Virgin Atlantic announced a return to profit today, fulfilling the pledge of a turnaround by 2015 made by chief executive Craig Kreeger when he took over two years ago.
Kreeger reported a pre-tax profit of £14.4 million for the year to December 2014 after Virgin Atlantic lost £51 million the previous year and reported cumulative losses of £346 million in the five years from 2010 to 2013.
In a statement, the company noted: “Virgin Atlantic has delivered on the target it set in February 2013 to return to profit within two years.
“It’s now looking to the future and positioning the business for future growth and sustained profitability.”
The carrier reported annual group revenue of £2.9 billion after carrying almost 6.16 million passengers in the year. Its operating costs were flat year on year, yet Virgin reported passenger satisfaction scores up for a third year in succession.
Tour operator Virgin Holidays recorded a pre-tax profit of £5.7 million, up £3 million on 2013.
Virgin Atlantic chief executive Craig Kreeger said: “These results mark the successful conclusion of our recovery period and have put firm foundations in place for the future.
“We are confident we have the right fleet, network and partners to be more profitable than ever before by 2018.”
Kreeger said: “We had a clearly defined strategy to transform the financial performance of the business and can be rightly proud that we delivered that in a rigorous timeframe, while investing in continuous improvements to our passengers’ experience.”

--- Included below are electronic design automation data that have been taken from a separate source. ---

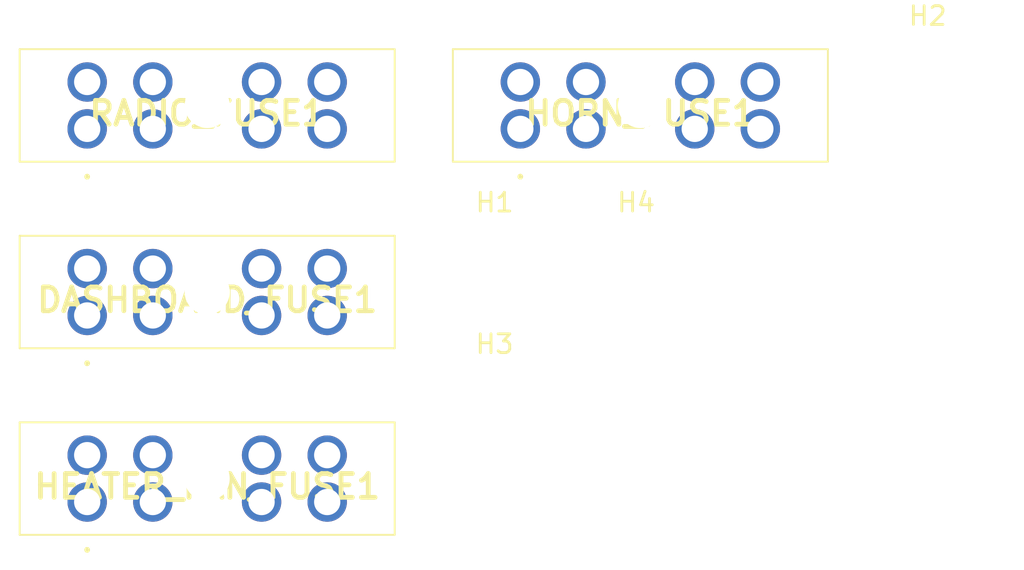
<source format=kicad_pcb>
(kicad_pcb (version 20211014) (generator pcbnew)

  (general
    (thickness 1.6)
  )

  (paper "A3")
  (layers
    (0 "F.Cu" signal)
    (31 "B.Cu" signal)
    (32 "B.Adhes" user "B.Adhesive")
    (33 "F.Adhes" user "F.Adhesive")
    (34 "B.Paste" user)
    (35 "F.Paste" user)
    (36 "B.SilkS" user "B.Silkscreen")
    (37 "F.SilkS" user "F.Silkscreen")
    (38 "B.Mask" user)
    (39 "F.Mask" user)
    (40 "Dwgs.User" user "User.Drawings")
    (41 "Cmts.User" user "User.Comments")
    (42 "Eco1.User" user "User.Eco1")
    (43 "Eco2.User" user "User.Eco2")
    (44 "Edge.Cuts" user)
    (45 "Margin" user)
    (46 "B.CrtYd" user "B.Courtyard")
    (47 "F.CrtYd" user "F.Courtyard")
    (48 "B.Fab" user)
    (49 "F.Fab" user)
  )

  (setup
    (pad_to_mask_clearance 0)
    (grid_origin 307.34 54.61)
    (pcbplotparams
      (layerselection 0x00010fc_ffffffff)
      (disableapertmacros false)
      (usegerberextensions false)
      (usegerberattributes true)
      (usegerberadvancedattributes true)
      (creategerberjobfile true)
      (svguseinch false)
      (svgprecision 6)
      (excludeedgelayer true)
      (plotframeref false)
      (viasonmask false)
      (mode 1)
      (useauxorigin false)
      (hpglpennumber 1)
      (hpglpenspeed 20)
      (hpglpendiameter 15.000000)
      (dxfpolygonmode true)
      (dxfimperialunits true)
      (dxfusepcbnewfont true)
      (psnegative false)
      (psa4output false)
      (plotreference true)
      (plotvalue true)
      (plotinvisibletext false)
      (sketchpadsonfab false)
      (subtractmaskfromsilk false)
      (outputformat 1)
      (mirror false)
      (drillshape 1)
      (scaleselection 1)
      (outputdirectory "")
    )
  )

  (net 0 "")
  (net 1 "DASHBOARD_12V")
  (net 2 "Net-(HORN_FUSE1-Pad3)")
  (net 3 "PERM_12V")
  (net 4 "HEATER_FAN_12V")
  (net 5 "Net-(RADIO_FUSE1-Pad3)")
  (net 6 "HORN_SWITCH_A")

  (footprint "Socket:17861650001" (layer "F.Cu") (at 157.72 128.48))

  (footprint "Socket:17861650001" (layer "F.Cu") (at 134.62 138.43))

  (footprint "MountingHole:MountingHole_3mm" (layer "F.Cu") (at 156.345 136.405))

  (footprint "MountingHole:MountingHole_3mm" (layer "F.Cu") (at 156.345 143.955))

  (footprint "MountingHole:MountingHole_3mm" (layer "F.Cu") (at 179.445 126.455))

  (footprint "MountingHole:MountingHole_3mm" (layer "F.Cu") (at 163.895 136.405))

  (footprint "Socket:17861650001" (layer "F.Cu") (at 134.62 148.38))

  (footprint "Socket:17861650001" (layer "F.Cu") (at 134.62 128.48))

)

</source>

He added: “We want to be the airline most loved by our customers by always putting them at the centre of everything we do.”
Virgin Atlantic president and founder Sir Richard Branson said: “I can’t think of a better way to complete our 30th birthday year than with a return to profit.”
Mark Anderson, managing director of Virgin Holidays, said the results were a vindication of the operator’s ‘Five Year Plan’ to focus on core destinations of Florida and the Caribbean in addition to growing high-margin strands including cruise and luxury and improving business performance.
He added: “These results are a fantastic testament to our team, following a year of considerable change. Continued currency fluctuations, domestic financial insecurity and new business models all represent challenges to the established long-haul travel industry.
“By maintaining a disciplined focus on exceeding our customers’ expectations during the last 12 months, we have the firm foundations on which to deliver our Five Year Plan and meet those challenges head-on.”